Saturday, 9 May 2009
From a legal perspective Simon Singh is now in a difficult position.
But there are options.
He could, for example, adopt a Quixotic and defiant approach, to keep going, so not to admit defeat and to not let the CAM practitioners "win".
However, on the assumption that the best way to combat the irrational and illogical promoters of complementary and alternative medicine is perhaps not to be irrational and illogical oneself, the options available should be looked at carefully.
Option One: To Proceed To Trial
As I set out yesterday, this is to invite almost certain defeat. Indeed, it may be that Singh's lawyers will be prevented from putting the case which Eady now requires them to do. And the loss will cost Singh over £100,000; perhaps several times more.
The BCA's "victory" would of course appear to be a sham. And the English legal system would be (further) discredited.
From a rational perspective, this must be the least attractive approach.
Option Two: To Appeal
Singh can appeal to the English Court of Appeal to overturn the ruling on meaning. This is unlikely, as such rulings are usually held to be the province of the trial judge.
That said, Eady's ruling was astonishing, especially in its failure to refer to the following paragraph of the original article, where it is actually and plainly set out what was meant by "bogus". The Court of Appeal may also take an "Article 10" point on freedom of expression.
If the Court of Appeal turns Singh down, then (unless the new Supreme Court (ex House of Lords) accepts jurisdiction) he can then apply to the European Court of Human Rights in respect of the breach of his Article 10 right of free expression. The argument here would be that Eady's ruling was such a disproportionate exercise of judicial power that it endangered free expression. Such an application could take three years to be heard, and of course the European Court may still decide against Singh.
The appeal option therefore hardly has any guarantee of success, and further defeats may entrench and embolden the BCA's apparent victory. It the appeals are unsuccessful, either the trial must go ahead or Singh must settle.
On the other hand, Singh surely deserves an opportunity to put his defence on the terms on which he wrote the original article, and appeal is the only way of making this possible. As it stands, Eady's ruling prevents him from explaining to the court why he wrote the article in the first place.

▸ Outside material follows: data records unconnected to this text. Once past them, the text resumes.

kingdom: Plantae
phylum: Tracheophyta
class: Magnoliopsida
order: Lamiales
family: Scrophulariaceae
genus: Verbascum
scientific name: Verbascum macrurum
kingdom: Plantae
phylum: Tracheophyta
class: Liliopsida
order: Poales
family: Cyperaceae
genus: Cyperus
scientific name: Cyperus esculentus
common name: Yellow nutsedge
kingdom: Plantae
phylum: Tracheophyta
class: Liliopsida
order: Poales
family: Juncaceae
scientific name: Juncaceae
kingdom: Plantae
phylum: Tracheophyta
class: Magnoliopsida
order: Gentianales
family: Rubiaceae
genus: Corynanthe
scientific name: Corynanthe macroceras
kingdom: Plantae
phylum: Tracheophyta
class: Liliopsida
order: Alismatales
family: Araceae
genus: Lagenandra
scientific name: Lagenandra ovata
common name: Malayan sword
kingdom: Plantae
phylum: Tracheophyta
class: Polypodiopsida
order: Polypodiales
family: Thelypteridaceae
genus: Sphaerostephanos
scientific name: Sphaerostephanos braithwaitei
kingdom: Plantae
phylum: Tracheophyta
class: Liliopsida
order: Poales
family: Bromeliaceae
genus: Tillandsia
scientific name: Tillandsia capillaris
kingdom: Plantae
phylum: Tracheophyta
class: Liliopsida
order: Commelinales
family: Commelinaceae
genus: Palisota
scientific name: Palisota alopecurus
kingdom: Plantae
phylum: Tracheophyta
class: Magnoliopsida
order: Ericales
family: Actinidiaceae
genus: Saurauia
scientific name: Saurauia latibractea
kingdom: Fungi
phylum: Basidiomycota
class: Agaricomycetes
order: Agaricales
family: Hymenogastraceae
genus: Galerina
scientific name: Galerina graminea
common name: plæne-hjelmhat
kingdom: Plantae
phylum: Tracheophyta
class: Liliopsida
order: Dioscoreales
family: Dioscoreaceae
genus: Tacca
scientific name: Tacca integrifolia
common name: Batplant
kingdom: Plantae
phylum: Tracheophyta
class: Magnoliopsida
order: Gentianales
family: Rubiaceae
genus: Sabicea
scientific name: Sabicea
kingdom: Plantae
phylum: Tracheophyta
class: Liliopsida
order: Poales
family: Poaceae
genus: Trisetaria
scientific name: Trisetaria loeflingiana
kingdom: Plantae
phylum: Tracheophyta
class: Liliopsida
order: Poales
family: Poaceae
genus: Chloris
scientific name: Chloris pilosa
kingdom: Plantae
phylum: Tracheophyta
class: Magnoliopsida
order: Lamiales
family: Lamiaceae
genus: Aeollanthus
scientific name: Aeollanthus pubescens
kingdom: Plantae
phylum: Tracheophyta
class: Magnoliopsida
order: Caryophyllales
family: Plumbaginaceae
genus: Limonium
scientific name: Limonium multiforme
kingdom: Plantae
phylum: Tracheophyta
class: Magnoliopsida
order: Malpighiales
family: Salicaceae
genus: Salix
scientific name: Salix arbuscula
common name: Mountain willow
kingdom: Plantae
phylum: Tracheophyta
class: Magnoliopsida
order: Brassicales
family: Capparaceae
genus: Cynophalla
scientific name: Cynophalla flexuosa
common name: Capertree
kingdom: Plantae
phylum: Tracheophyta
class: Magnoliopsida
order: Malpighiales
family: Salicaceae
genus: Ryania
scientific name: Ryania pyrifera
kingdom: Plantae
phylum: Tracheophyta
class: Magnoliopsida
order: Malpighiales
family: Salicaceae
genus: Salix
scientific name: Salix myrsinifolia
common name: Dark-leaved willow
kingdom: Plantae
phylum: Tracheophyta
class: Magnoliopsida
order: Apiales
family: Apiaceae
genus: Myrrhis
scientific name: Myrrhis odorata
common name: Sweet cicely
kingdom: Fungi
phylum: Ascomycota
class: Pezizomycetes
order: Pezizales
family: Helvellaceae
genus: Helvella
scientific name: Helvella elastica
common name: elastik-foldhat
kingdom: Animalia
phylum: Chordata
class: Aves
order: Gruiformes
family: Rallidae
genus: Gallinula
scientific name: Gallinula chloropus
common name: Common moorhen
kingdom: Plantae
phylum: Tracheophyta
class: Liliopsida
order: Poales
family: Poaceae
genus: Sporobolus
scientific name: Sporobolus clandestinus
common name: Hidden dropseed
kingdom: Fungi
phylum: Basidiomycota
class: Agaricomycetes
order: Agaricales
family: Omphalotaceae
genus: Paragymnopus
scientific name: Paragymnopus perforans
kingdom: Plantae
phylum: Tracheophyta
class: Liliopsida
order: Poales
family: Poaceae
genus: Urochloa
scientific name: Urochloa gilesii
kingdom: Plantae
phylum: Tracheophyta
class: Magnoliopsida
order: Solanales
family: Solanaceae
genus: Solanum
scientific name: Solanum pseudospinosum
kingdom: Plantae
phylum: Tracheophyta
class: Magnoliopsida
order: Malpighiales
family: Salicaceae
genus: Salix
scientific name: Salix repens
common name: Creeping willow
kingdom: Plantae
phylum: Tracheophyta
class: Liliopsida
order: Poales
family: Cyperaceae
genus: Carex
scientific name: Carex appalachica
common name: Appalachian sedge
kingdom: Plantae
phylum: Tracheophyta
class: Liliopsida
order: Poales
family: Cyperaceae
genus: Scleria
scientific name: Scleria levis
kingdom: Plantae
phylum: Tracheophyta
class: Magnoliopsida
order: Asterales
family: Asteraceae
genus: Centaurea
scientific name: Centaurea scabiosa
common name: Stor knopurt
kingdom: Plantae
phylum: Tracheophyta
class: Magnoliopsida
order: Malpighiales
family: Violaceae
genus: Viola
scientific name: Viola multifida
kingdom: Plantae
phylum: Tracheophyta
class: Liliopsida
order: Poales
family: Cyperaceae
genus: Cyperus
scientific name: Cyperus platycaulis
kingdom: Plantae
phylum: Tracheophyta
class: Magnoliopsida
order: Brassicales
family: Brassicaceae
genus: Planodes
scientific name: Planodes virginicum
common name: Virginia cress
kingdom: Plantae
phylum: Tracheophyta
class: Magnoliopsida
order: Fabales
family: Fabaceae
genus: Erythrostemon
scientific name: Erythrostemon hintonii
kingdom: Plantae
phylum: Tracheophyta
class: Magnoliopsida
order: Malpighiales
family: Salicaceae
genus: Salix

Also note that Singh's application to strike out the claim as the BCA does not have an appropriate reputation capable of being defamed (as it is a non-trading company) is still to be heard, even by Eady (the "corporate point"). This application was adjourned on Thursday, pending any decision to appeal. So even if Singh loses an appeal on the the ruling on meaning, this corporate point still has to be determined (and potentially appealed as well).
Option Three: To Settle
Simon Singh had/has on his side:
-the weight of scientific research and evidence;
-the support of the international scientific community;
-that he defined what he meant by "bogus";
-the financial resources needed to litigate at this level;
-a strong legal team; and
-full defences on fair comment and justification.
And he still was placed in a difficult legal position by Eady's ruling.
One could reasonably conclude that the legal process is an inefficient method for dealing with such truth claims, and nothing good will come from litigating this matter any further. A line can and should be drawn.
Bringing this case to an end would enable wider and forceful (if differently worded) scrutiny to commence of the BCA and all its misconceived promotions. They are effectively evading any of this by continuing this litigation.
Given the extraordinary meaning ruled by Eady, which Singh did not intend and was not proposing to defend, there would be no disgrace for him to settle and to even apologise for that extraordinary meaning.
Would this be a "victory" or "vindication" for CAM? Only in the make-believe world of English libel law...
No scientist or skeptic would normally continue with a flawed methodology. English libel law is such a methodology. Whatever happens in this case, nothing will be proved to a scientifically-acceptable level by the manoeuvres and rulings in the courtroom.
That said, whilst legitimate and arguable appeals are available, it may be that Singh has not yet reached that point where he has to drop his attempt to defend what he said.
Please tell me and the other readers of this blog what you think to be the rational response to this difficult situation.